Freitag, 21. August 2020

Schreiben als Existenzform (in diesen Zeiten)

Von Bernhard Hatmanstorfer

Im Interim der Einschränkung gestalterischer Möglichkeiten auf Verknappung der Freiheiten bilden sich Lebensfragen mitunter konturgenauer vor kenntlicheren Hintergründen ab als man es wünschte, dass sie es täten. Im Trott des eingeübten wie eingetrübten Alltagshandelns leistet man sich selten insistierendes Hinterfragen, das mehr sein wollte als rhetorische Redefigur. So ist es beispielsweise um ein Nachdenken über das Mitteilungsbedürfnis bestellt, das im schwärenden Ausnahmezustand des Nichtzustandekommens von Kulturveranstaltungen sich mit fehlender Resonanz und einem Durchkreuzen seiner Absichten konfrontiert findet, das so weit geht, es selbst als solches in Frage zu stellen. Der Ruf, der ins Leere geht, weil niemand ihn vernimmt, offenbart eine gänzlich andere Qualität des Umsonst, des erwiesenen Unnützen, des Unnötigen als es jenem entspricht, der zwar vernommen, aber dennoch nicht gehört wird.

In Zeiten gesundheitspolitisch angezeigten Notfallmanagements fokussiert ein konzentriertes Nachdenken darüber auf das Wozu. Wozu die Ausformungen der Kultur, oder, um es auf vertrautes Metier abzustellen: Wozu überhaupt Literatur? Die triviale Anmutung dieser Frage bezeugt dennoch eine von Gewicht, mit der sich auseinanderzusetzen die Banausen nie scheuen, einerseits – vor allem wenn es um brüske Zurückweisung von Unverstandenem geht („Das soll Kunst sein?“) – die andererseits die Inszenatoren dazu inspiriert sie zu verbrämen („Kunst und Wahrheit fallen in eins.“).

Doch sollten wir uns der Worte Nietzsches eingedenk wissen: „Wir haben die Kunst, damit wir nicht an der Wahrheit zugrunde gehen.“ Mitunter verhilft die geistige Gesundheit zu erhalten, sich deren Gegenteil zu imaginieren. Die Möglichkeit nicht Wirklichkeit werden zu lassen – auch das findet sich im Spektrum menschlicher Vorstellungskraft, die in künstlerischen Hervorbringungen kondensiert. So gesehen hat es mit der Botschaft, die ein Agens des Mitteilungsbedürfnisses sein kann – vor allem diesseits des außermoralischen Bereichs – eine gewisse Paradoxie. Die Belehrung adressiert sich jeweils an die der Belehrung vermeintlich Bedürftigen, die indes einer Belehrung anderer Art bedürftig sein könnten. Wer will das entscheiden, findet eine breitestmögliche Auseinandersetzung darüber nicht statt?

DATENABSCHNITT -
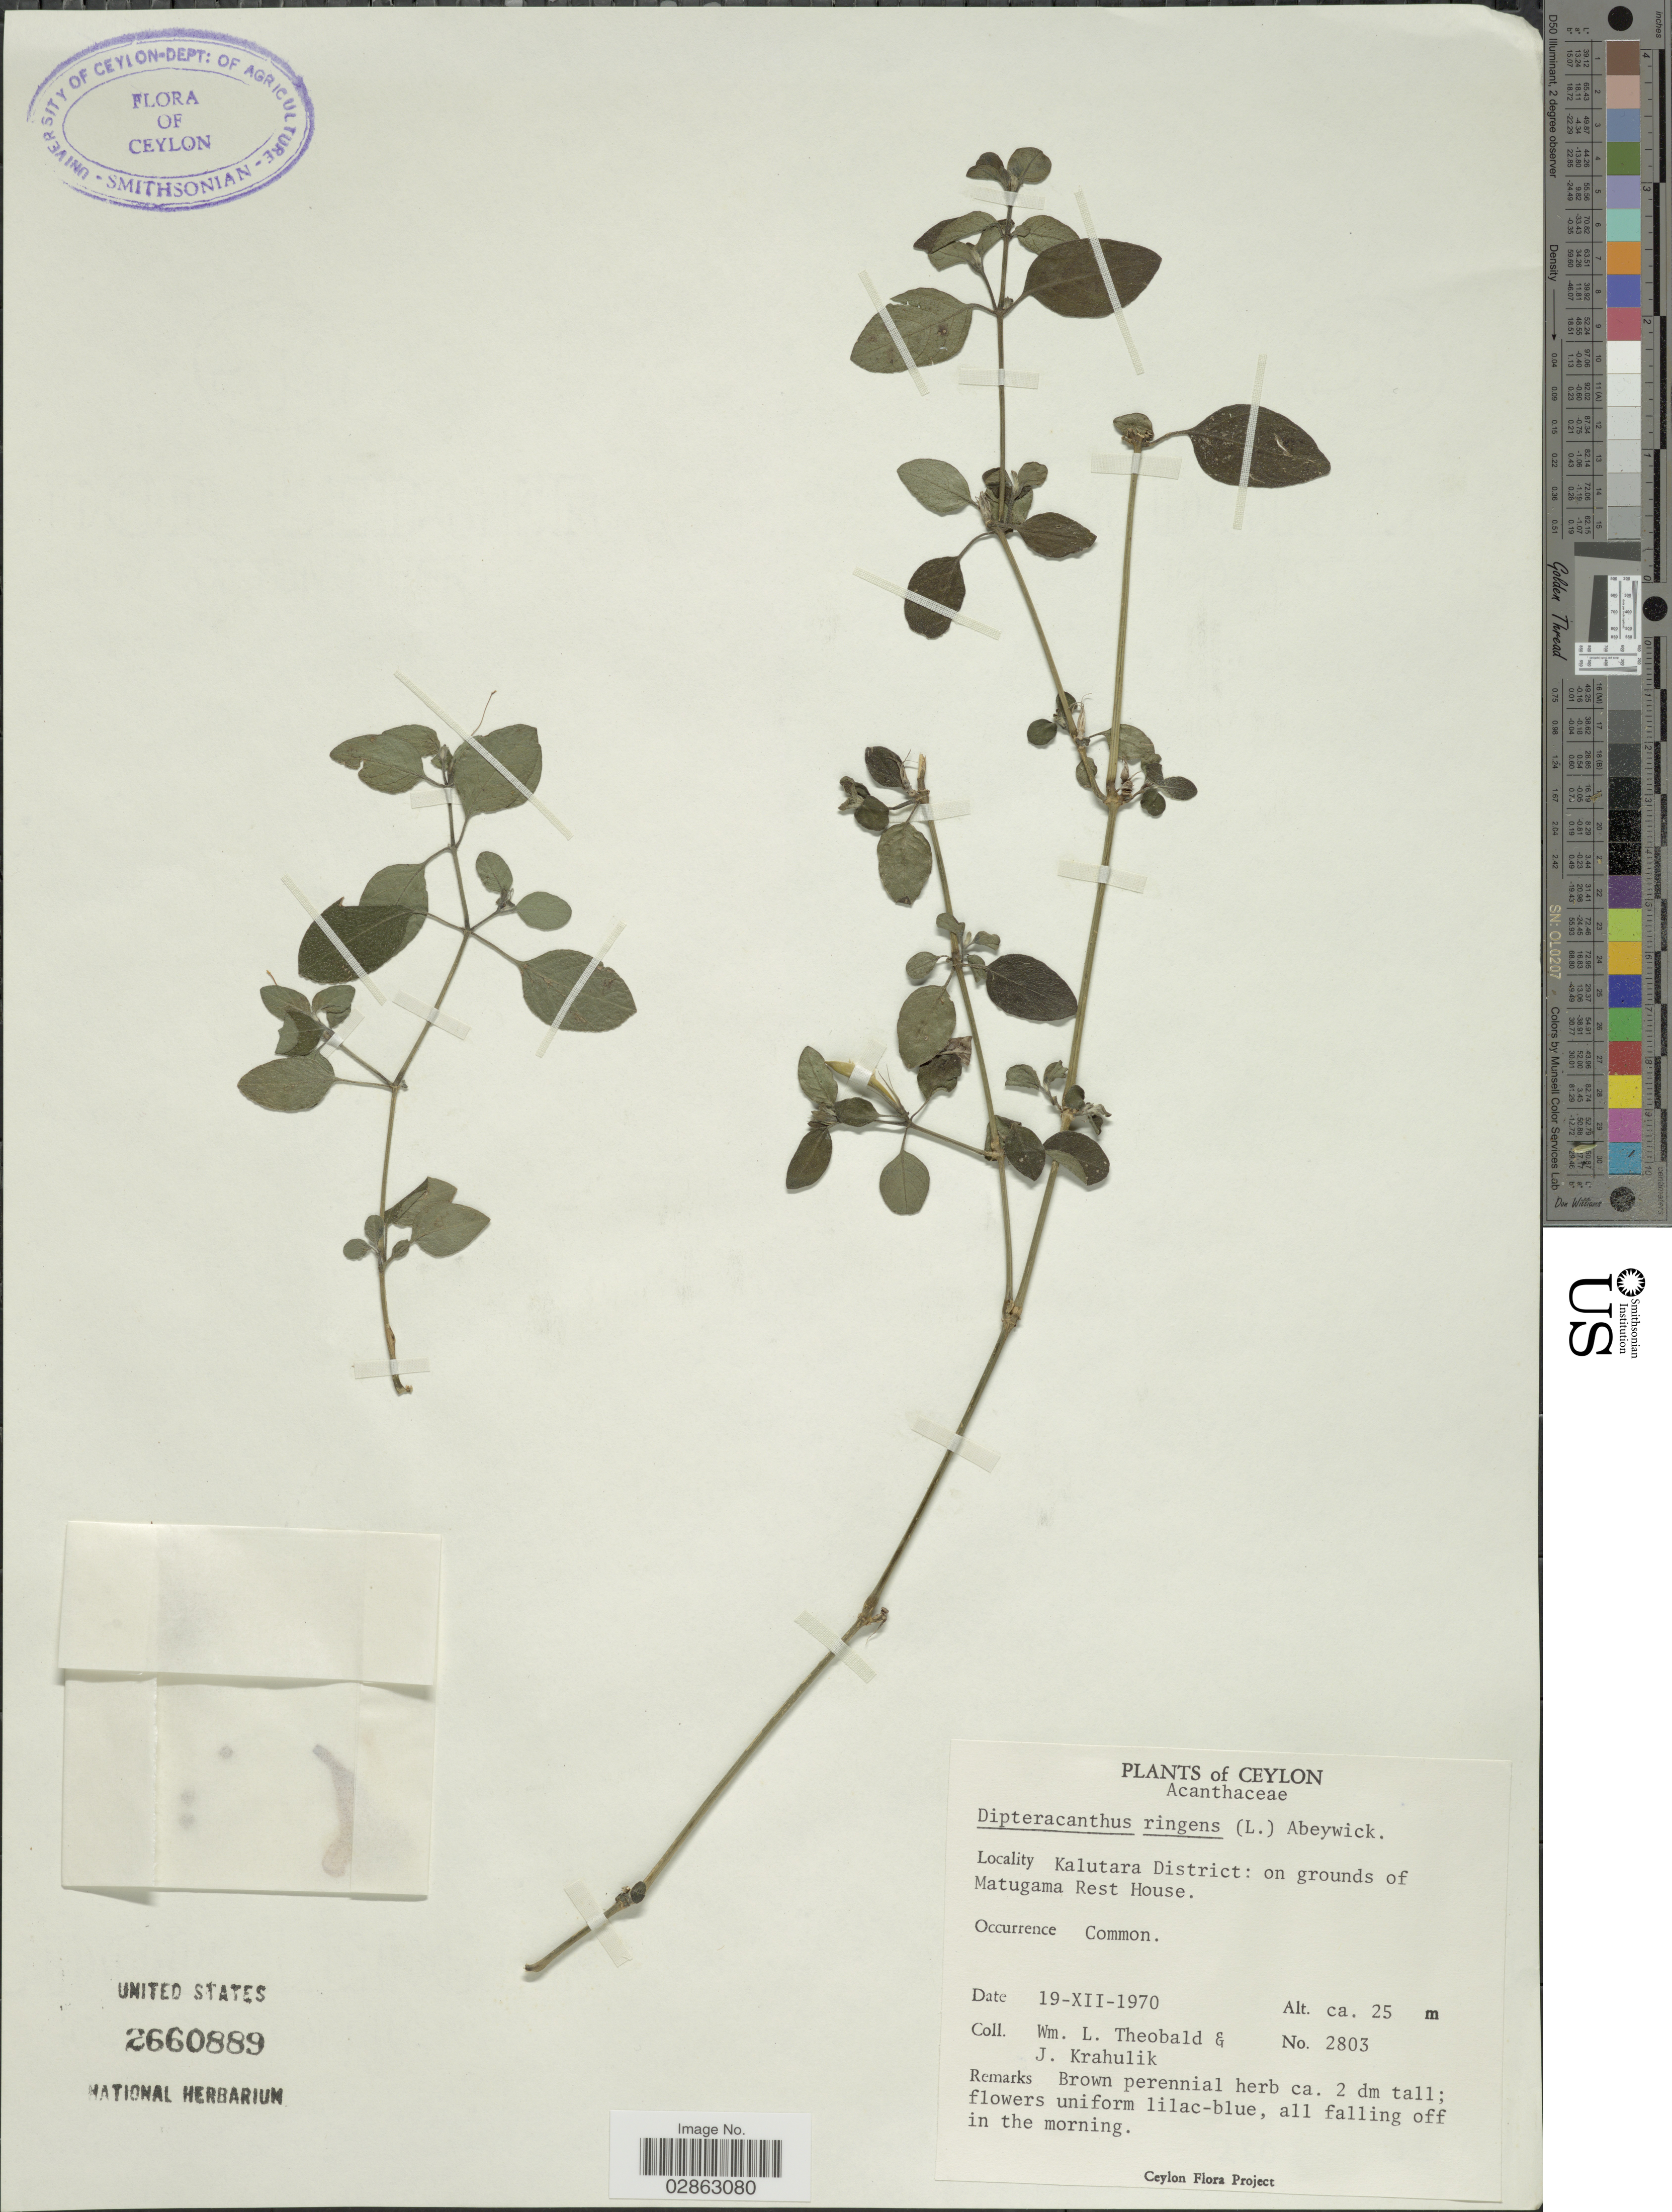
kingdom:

AUFGABEN ZUR BEARBEITUNG -
a - Gib aus dem Essay über das Schreiben als Existenzform den Abschnitt zwischen „Doch sollten wir“ und „darüber nicht statt?“ einschließlich beider Stellen wortgetreu wieder.
b - Schreibe den Essay über das Schreiben als Existenzform im Anschluss an seinen letzten Satz weiter.

ERGEBNISSE JE AUFGABE -
a -
Doch sollten wir uns der Worte Nietzsches eingedenk wissen: „Wir haben die Kunst, damit wir nicht an der Wahrheit zugrunde gehen.“ Mitunter verhilft die geistige Gesundheit zu erhalten, sich deren Gegenteil zu imaginieren. Die Möglichkeit nicht Wirklichkeit werden zu lassen – auch das findet sich im Spektrum menschlicher Vorstellungskraft, die in künstlerischen Hervorbringungen kondensiert. So gesehen hat es mit der Botschaft, die ein Agens des Mitteilungsbedürfnisses sein kann – vor allem diesseits des außermoralischen Bereichs – eine gewisse Paradoxie. Die Belehrung adressiert sich jeweils an die der Belehrung vermeintlich Bedürftigen, die indes einer Belehrung anderer Art bedürftig sein könnten. Wer will das entscheiden, findet eine breitestmögliche Auseinandersetzung darüber nicht statt?

b -
Sich anderen nicht mitteilen zu können – nicht: nicht sich selbst – weil ein Medium oder deren mehrere nicht zur Verfügung stehen, heißt für den Schreibenden sich der Bestätigung seines Betreibens beraubt sehen. Ein Elendszustand, der selbst den Schöpfern der Samisdat-Literatur nicht zuteilwurde und jeglichen Sinn des Nicht-für-sich-Schreibens zurücksetzt auf die Frage – wie eben bereits erhoben – des Wozu. Damit verknüpft sich unabweisbar die Existenzfrage.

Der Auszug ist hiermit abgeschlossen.